Except for some theories

Once the radio antennas are fully online and calibrated, the team hopes to create a 3D map of bubbles of ionized and neutral hydrogen (markers of the first galaxies) that evolved from about 200 million years to about 1 billion years after the Big Bang. According to the researchers, the map can tell us how the first stars and galaxies were different from what we see around us today, and what the universe looked like in our youth.

The fact that the HERA team has yet to detect these signals invalidates some theories about how stars evolved in the early universe, the researchers said. “Our data show that early galaxies were about 100 times brighter in X-rays than modern galaxies. That was thought to be the case, but now we have real data to support this hypothesis,” says Liu.

Waiting for a signal

The HERA team continues to refine the telescope’s calibration and data analysis in hopes of seeing these bubbles in the early universe.
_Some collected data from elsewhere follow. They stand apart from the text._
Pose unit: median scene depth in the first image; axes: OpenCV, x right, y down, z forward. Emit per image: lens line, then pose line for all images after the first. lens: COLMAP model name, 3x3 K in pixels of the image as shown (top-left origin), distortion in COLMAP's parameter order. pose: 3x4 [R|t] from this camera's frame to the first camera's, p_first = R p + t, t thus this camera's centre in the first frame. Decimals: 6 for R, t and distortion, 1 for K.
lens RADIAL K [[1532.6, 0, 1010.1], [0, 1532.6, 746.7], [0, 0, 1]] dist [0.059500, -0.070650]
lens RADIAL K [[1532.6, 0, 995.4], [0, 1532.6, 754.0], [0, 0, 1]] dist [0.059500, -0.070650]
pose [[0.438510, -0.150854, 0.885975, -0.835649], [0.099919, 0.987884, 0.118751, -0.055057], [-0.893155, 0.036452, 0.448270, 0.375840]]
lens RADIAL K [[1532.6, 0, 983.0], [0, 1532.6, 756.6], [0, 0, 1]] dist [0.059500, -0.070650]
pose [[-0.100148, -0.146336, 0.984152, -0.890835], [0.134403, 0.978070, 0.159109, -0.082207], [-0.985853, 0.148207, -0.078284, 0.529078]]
However, filtering out local radio interference to see signals from the early universe wasn’t easy. “If it’s Swiss cheese, galaxies are punching holes, and we’re looking for cheese,” says David DeBoer, a research astronomer at the UC Berkeley Radio Astronomy Laboratory.

“HERA continues to evolve and set better boundaries,” says Aaron Parsons, principal investigator for HERA and associate professor of astronomy at the University of California, Berkeley. “It’s great that we can keep moving forward and have new techniques for our telescope that continue to bear fruit.”